NEW YORK (AP) — Shares of Alexion Pharmaceuticals jumped more than 20 percent Thursday after the company forecast stronger-than-expected sales of its drug Soliris this year.
Alexion expects $2 billion to $2.02 billion in annual revenue from Soliris, up from $1.55 billion in 2013. Analysts had forecast $1.97 billion in revenue, according to a poll by FactSet.
Soliris was approved in 2007 as a treatment for a life-threatening condition called paroxysmal nocturnal hemoglobinuria, which causes a breakdown of red blood cells and leads to anemia. In 2011 the Food and Drug Administration approved it as a treatment for atypical hemolytic uremic syndrome, which often leads to kidney failure and death. Soliris is an orphan treatment for both of those conditions.
The company lost $19 million, or 10 cents per share, in the fourth quarter because of costs from centralizing some of its business operations, as well as impairment charges. Excluding one-time items, the company earned 87 cents per share, easily topping Wall Street expectations of 83 cents per shares.
Revenue spiked 38 percent to $441.9 million, also beating out analyst projections of $430.5 million.
The Cheshire, Conn., company reported net income of $81 million, or 40 cents per share, and $320.5 million in revenue in the fourth quarter of 2012.

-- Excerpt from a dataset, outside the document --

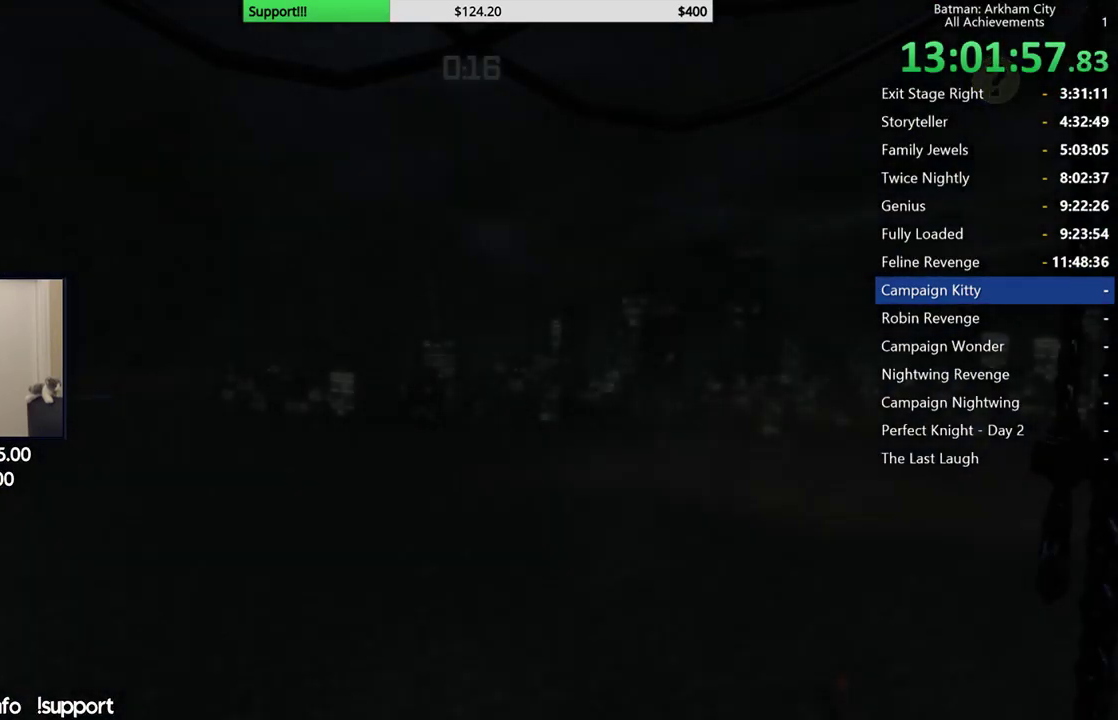
{"buttons": [], "left_stick": "center", "right_stick": "center", "button_events": []}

Alexion's revenue grew 37 percent in 2013. Based on Thursday's forecast, it is calling for growth of 29 percent to 30 percent in 2014. The company is also projecting adjusted net income of $3.70 to $3.80 per share while analysts were anticipating $3.47 per share.

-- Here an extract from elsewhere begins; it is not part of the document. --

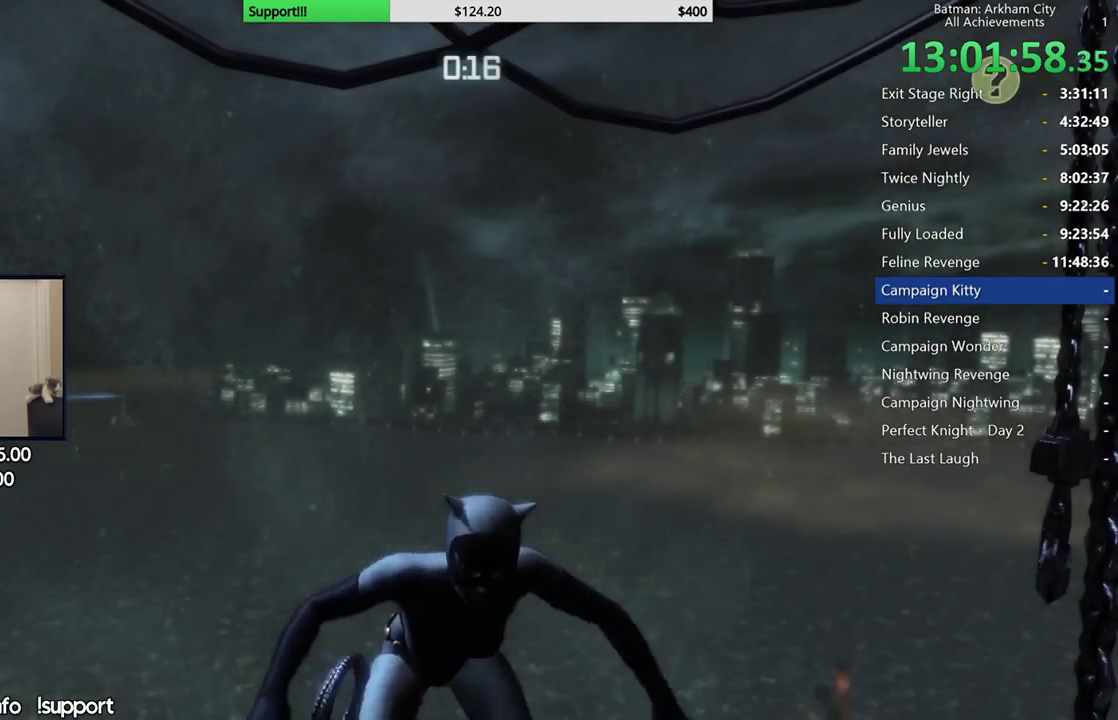
{"buttons": [], "left_stick": "center", "right_stick": "center", "button_events": []}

Alexion is trying to win additional marketing approvals to boost its sales, and earlier this month the company said regulators have deemed its drug Soliris an orphan treatment for the prevention of delayed graft function, a complication for kidney-transplant patients.
Shares of Alexion Pharmaceuticals Inc. climbed $28.61, or 21.4 percent, to $162.34 in afternoon trading. The stock has been trading at all-time highs in recent months and peaked at $169.98 Thursday.